---- Stored records

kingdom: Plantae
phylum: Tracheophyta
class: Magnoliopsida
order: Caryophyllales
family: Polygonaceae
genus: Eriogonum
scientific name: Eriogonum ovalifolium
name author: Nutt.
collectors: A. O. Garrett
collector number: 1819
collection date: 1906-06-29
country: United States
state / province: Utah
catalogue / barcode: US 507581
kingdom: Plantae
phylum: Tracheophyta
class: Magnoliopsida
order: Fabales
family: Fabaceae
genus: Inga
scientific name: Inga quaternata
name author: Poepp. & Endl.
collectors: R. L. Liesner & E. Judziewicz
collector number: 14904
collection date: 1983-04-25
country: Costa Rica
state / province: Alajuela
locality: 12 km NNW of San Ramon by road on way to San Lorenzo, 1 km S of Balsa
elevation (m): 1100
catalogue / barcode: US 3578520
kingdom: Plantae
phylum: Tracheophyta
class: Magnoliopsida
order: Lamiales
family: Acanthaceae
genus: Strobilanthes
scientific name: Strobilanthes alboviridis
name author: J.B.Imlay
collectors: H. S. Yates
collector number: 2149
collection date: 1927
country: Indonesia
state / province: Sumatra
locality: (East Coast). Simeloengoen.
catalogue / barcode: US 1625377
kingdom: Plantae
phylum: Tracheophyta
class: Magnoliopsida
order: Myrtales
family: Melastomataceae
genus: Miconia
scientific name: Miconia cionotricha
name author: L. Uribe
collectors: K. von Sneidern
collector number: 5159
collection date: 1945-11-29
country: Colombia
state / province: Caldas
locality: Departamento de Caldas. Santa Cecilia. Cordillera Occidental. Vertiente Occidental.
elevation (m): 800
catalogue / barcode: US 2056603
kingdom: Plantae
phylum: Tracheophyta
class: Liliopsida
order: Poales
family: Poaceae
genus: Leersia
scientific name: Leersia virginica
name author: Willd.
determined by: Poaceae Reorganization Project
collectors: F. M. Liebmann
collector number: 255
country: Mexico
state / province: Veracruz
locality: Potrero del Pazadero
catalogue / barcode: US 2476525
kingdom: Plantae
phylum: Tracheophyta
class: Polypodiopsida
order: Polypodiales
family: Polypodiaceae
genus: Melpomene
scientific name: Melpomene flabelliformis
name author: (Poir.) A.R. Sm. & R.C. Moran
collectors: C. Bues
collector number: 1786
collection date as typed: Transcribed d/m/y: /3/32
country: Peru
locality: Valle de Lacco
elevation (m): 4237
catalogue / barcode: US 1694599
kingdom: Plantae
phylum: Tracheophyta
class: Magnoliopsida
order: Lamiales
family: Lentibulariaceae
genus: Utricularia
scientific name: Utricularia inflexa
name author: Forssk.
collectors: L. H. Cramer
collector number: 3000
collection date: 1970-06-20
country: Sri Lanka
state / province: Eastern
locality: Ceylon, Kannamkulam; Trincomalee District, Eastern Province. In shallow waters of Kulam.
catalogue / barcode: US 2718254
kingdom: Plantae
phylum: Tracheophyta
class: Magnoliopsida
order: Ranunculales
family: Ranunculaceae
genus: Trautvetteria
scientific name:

--------

▶ [What the exercise asks]:
How many lines in the items above contain the string "date", matching case exactly? Reply with the number alone.

▶ [Worked solution]:
6